Bruce Springsteen fanzine Backstreets closing after 43 years due to ticket prices
Backstreets, a Bruce Springsteen fanzine that started 43 years ago, is coming to an end, and the Editor-in-Chief has revealed that the high prices to see Springsteen live have contributed to the decision.
Last Friday (3 February) Christopher Phillips, the Publisher and Editor-in-Chief of the Bruce Springsteen fanzine Backstreets, published a letter announcing that it has "reached the end of the road."
Phillips wrote, "We are immensely proud of the work Backstreets has done, and we are forever grateful to the worldwide community of fellow fans who have contributed to and supported our efforts all these years, but we know our time has come."
Some of the letter is dedicated to writing about how tickets have become too expensive for Bruce Springsteen shows, and his fans, as well as people at Backstreets, can barely afford tickets. Some tickets for Springsteen's 2023 arena tour that went on sale last summer went as high was $5,000 due to Ticketmaster's "dynamic pricing" policy, which that allows prices to fluctuate in response to demand.
The Backstreets Editor-in-Chief wrote, "If you read the editorial Backstreets published last summer in the aftermath of the U.S. ticket sales, you have a sense of where our heads and hearts have been: dispirited, downhearted, and, yes, disillusioned."
Later, he continued: "We're not alone in struggling with the sea change.
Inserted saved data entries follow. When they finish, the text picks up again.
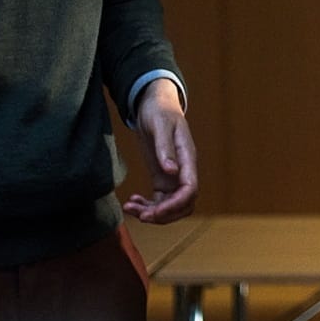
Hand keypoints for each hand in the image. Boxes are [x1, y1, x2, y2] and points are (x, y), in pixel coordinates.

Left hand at [124, 78, 197, 222]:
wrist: (155, 104)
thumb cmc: (160, 111)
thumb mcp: (160, 125)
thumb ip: (166, 148)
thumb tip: (172, 171)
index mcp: (188, 159)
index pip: (189, 190)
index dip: (174, 206)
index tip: (154, 213)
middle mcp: (183, 171)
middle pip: (183, 205)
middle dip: (163, 215)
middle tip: (140, 216)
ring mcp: (173, 177)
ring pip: (170, 206)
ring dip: (152, 213)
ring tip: (130, 208)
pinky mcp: (162, 178)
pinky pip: (159, 201)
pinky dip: (147, 206)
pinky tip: (132, 201)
Judging by the letters we've received over recent months, the friends and longtimers we've been checking in with, and the response to our editorial, disappointment is a common feeling among hardcore fans in the Backstreets community.
"When I revisit that writing now, it reads like a cry for help; most discouraging was that six months went by with no lifeline thrown. What we have been grappling with is not strictly the cost of admission ("It's not just about the money!" is a refrain we've heard from Backstreets readers) but its various implications.
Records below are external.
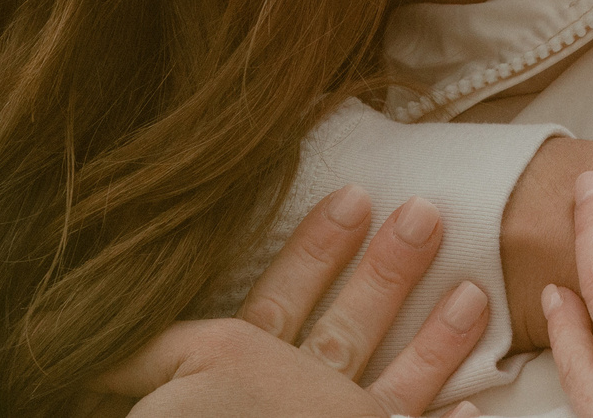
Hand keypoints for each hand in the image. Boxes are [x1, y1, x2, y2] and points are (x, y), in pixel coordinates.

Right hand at [89, 185, 489, 417]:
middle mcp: (303, 393)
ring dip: (437, 343)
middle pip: (352, 324)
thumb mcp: (148, 382)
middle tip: (428, 213)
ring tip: (474, 295)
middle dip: (391, 270)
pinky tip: (480, 408)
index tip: (354, 195)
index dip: (316, 248)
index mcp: (246, 361)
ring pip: (398, 385)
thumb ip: (145, 351)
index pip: (283, 294)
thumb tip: (112, 326)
"Regardless, there's no denying that the new ticket price range has in and of itself been a determining factor in our outlook as the 2023 tour approached - certainly in terms of the experience that hardcore fans have been accustomed to for, as Springsteen noted, 49 years. Six months after the onsales, we still faced this three-part predicament: These are concerts that we can hardly afford; that many of our readers cannot afford; and that a good portion of our readership has lost interest in as a result."
Although Backstreets is coming to an end, Phillips revealed there'll be "a blow-out Final Issue of Backstreets," and the Backstreets Record Shop will stay open. The Backstreets Ticket Exchange message boards will stay up "for a short time", and the Backstreets social media and email list will "remain active". Visit backstreets.com to read the full post.
At the Grammy Awards yesterday Jack Antonoff called on the ticketing industry to let artists "opt out of dynamic pricing”.